I know you're feeling better now, but I decided to write this anyway. Maybe because I talk too much.
Please don't take this the wrong way, as it has nothing to do with your gender, but your story reminds me a little of my boyfriend.
He's older than me by a good margin. He works a lot and lives a high-pressure lifestyle. The financial well-being of many people sits on his shoulders, and these are people he knows personally and has talked to, so he can't merely abstract them as numbers. Some are everyday people. Some are people running the fifty year family business. His biggest client grosses tens of millions per year. He makes good money, and he enjoys his life a lot at times. He goes on frequent vacations around the world, usually at least one per year, and he also frequently travels to visit family during the holidays. He loves new experiences, new flavors, new textures. Oh, and the people person thing.
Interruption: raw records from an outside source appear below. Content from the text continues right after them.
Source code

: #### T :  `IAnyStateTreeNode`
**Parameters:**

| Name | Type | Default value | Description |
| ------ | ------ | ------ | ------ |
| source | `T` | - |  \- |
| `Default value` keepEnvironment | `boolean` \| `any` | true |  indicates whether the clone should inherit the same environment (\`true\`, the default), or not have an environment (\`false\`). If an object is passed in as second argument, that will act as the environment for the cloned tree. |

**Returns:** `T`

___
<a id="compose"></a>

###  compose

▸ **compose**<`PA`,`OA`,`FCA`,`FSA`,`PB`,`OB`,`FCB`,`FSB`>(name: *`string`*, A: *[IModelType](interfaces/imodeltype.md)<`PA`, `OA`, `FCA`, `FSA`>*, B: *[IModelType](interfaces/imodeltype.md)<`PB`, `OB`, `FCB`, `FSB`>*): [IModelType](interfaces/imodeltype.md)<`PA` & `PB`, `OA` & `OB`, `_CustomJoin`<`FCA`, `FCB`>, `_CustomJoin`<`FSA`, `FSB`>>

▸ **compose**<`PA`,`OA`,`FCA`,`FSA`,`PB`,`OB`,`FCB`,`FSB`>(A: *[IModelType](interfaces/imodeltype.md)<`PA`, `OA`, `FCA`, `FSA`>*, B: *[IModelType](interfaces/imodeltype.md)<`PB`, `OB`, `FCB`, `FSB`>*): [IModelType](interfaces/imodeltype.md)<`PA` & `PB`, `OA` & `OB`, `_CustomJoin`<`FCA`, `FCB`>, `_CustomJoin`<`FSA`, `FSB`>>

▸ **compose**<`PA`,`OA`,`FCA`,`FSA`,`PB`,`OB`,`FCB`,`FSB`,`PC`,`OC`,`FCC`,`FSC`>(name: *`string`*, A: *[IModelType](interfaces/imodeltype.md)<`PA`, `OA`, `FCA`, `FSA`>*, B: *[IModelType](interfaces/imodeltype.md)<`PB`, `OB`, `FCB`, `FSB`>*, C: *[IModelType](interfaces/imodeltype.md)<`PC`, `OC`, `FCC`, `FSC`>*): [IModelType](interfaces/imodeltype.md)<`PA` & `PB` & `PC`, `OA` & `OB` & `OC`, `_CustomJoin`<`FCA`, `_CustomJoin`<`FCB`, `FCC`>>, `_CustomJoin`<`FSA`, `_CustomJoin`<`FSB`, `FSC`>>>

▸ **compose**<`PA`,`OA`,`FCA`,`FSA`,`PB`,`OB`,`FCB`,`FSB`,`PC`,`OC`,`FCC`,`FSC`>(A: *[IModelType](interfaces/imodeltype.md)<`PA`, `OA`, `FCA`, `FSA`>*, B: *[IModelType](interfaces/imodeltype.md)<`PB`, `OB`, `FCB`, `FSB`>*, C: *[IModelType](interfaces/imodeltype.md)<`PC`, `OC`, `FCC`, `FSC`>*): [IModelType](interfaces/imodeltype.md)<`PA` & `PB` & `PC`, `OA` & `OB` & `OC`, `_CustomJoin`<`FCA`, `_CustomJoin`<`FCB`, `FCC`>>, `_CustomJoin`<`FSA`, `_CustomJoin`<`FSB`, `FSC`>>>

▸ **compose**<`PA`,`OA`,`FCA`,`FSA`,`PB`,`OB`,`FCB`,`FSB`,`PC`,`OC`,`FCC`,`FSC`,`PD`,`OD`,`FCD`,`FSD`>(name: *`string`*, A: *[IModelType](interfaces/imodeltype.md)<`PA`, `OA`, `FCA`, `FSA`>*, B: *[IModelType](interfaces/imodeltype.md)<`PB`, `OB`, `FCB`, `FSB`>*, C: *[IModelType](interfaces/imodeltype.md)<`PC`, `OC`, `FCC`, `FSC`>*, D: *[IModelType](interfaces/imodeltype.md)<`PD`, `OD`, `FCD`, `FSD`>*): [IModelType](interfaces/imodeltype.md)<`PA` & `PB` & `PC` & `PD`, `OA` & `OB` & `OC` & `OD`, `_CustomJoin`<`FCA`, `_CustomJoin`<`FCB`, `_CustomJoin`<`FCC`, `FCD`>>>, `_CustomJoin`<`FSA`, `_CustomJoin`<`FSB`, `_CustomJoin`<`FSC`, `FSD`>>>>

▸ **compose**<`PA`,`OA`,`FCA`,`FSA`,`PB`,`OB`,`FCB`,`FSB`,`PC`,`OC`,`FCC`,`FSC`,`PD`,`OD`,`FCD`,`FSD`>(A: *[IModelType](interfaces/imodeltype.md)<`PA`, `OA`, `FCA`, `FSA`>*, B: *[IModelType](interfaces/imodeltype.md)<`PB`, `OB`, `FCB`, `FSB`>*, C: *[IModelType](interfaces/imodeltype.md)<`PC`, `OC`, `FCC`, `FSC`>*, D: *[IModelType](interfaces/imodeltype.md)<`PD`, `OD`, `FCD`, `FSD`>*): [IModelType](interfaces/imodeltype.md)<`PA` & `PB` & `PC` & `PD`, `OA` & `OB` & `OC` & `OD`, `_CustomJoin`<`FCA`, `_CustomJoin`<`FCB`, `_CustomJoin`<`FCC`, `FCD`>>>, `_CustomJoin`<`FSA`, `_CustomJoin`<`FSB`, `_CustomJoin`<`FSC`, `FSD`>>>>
I guess I fill the niche of the quiet intellectual in our relationship, but he can be anybody's friend in thirty seconds, no problem.
Only reason I'm bringing this up is because sometimes he feels the same way as you. I've sat on his lap and looked into his eyes and seen something very similar to what you mentioned in your OP. Not the double life part, but the feeling of profound, innate frustration, even when many things seem to be going well, of not seeing the point of things and not having any good idea of what's happening next.
I don't have a magic window into your head. Maybe I'm totally wrong. But I think you should consider that some significant part of these feelings may be the pressure of your lifestyle in tandem with your gender identity, not just one or the other working alone at different times.